— BEGIN Excerpted data —

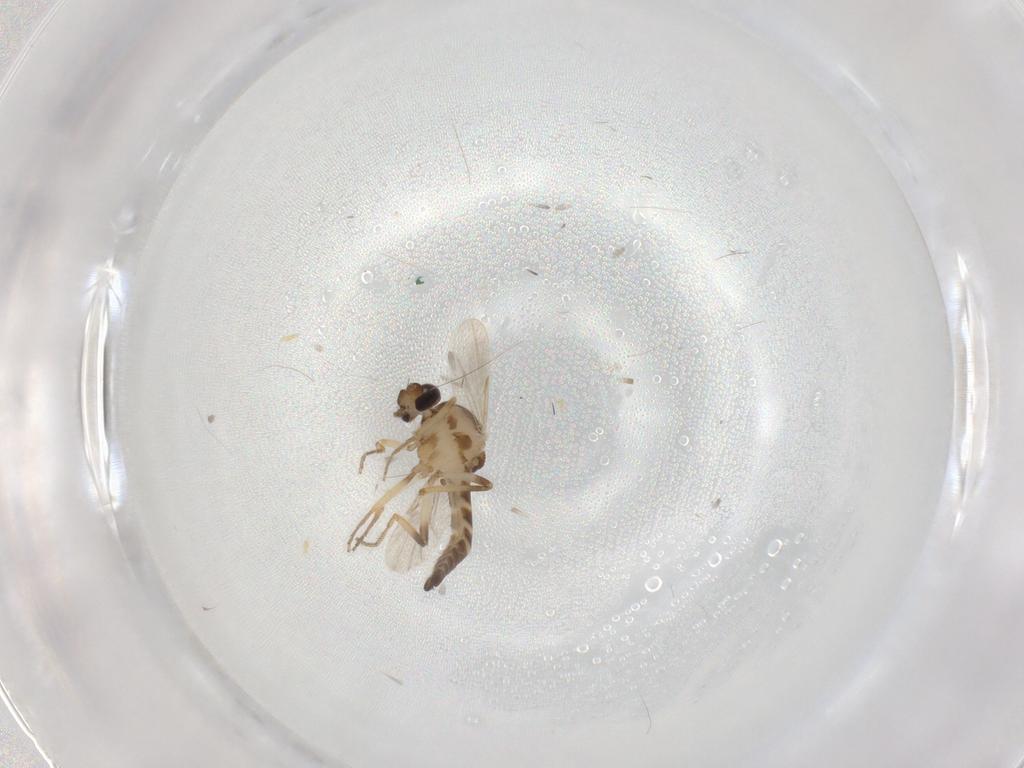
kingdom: Animalia
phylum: Arthropoda
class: Insecta
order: Diptera
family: Ceratopogonidae
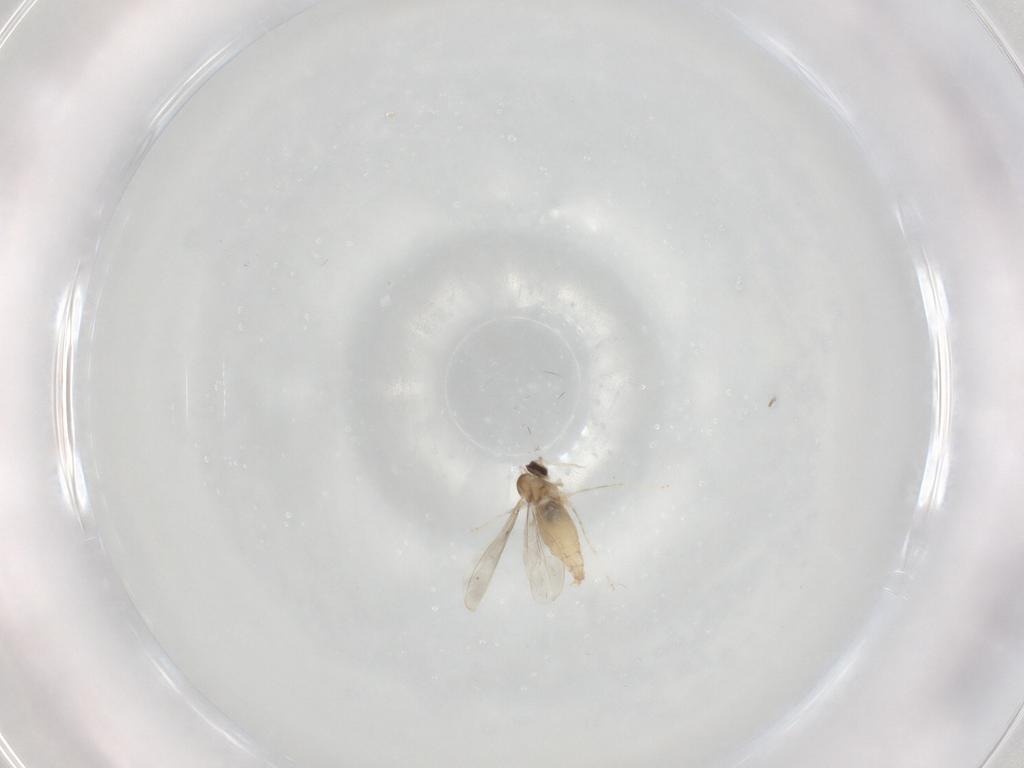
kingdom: Animalia
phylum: Arthropoda
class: Insecta
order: Diptera
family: Cecidomyiidae
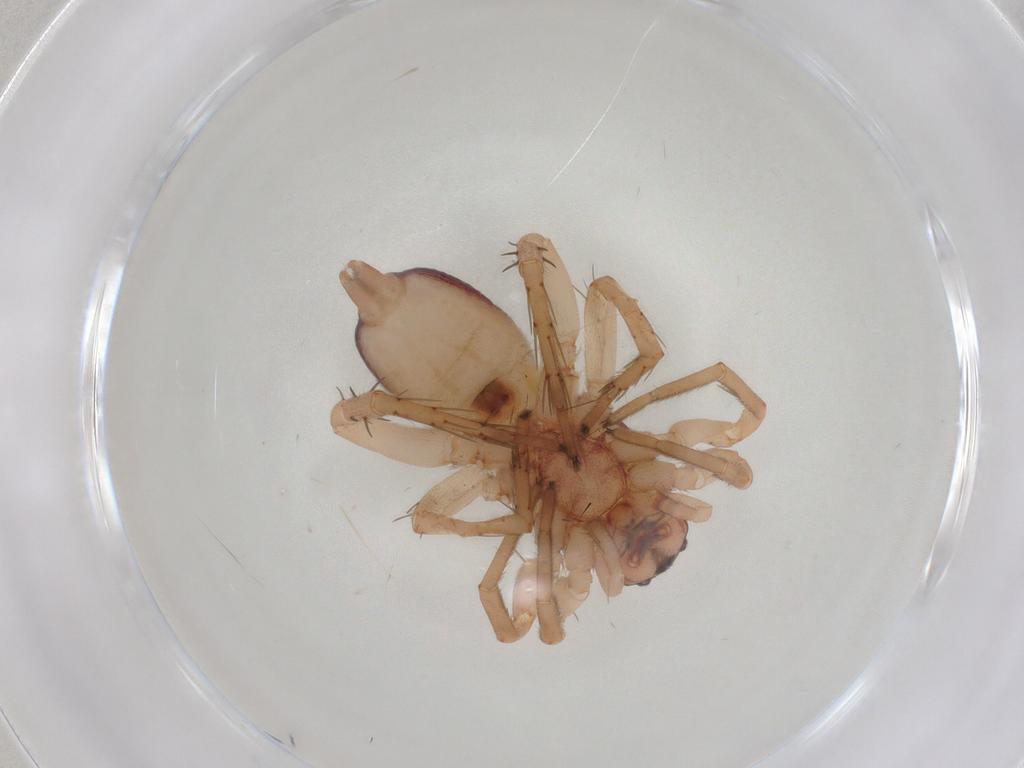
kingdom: Animalia
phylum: Arthropoda
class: Arachnida
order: Araneae
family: Clubionidae
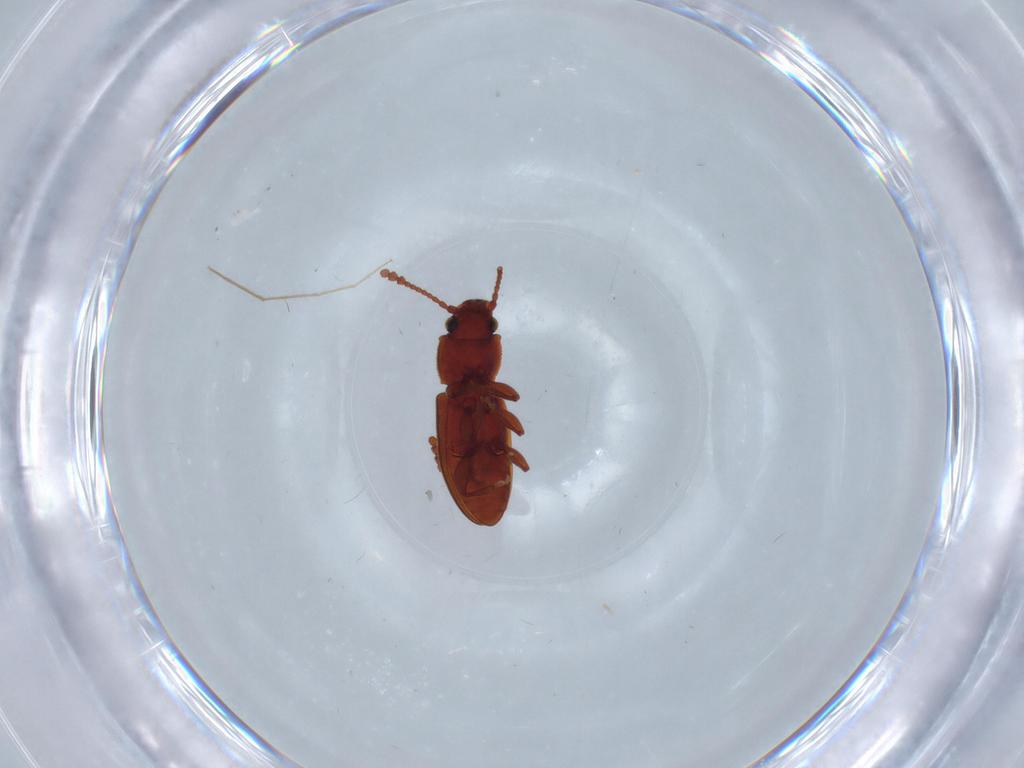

— END Excerpted data —

**Problem**
Rewrite every line of the listing above with "phylum" swapped for "division", changing nothing else, and leave out the picture lines.

**The result**
kingdom: Animalia
division: Arthropoda
class: Insecta
order: Diptera
family: Ceratopogonidae
kingdom: Animalia
division: Arthropoda
class: Insecta
order: Diptera
family: Cecidomyiidae
kingdom: Animalia
division: Arthropoda
class: Arachnida
order: Araneae
family: Clubionidae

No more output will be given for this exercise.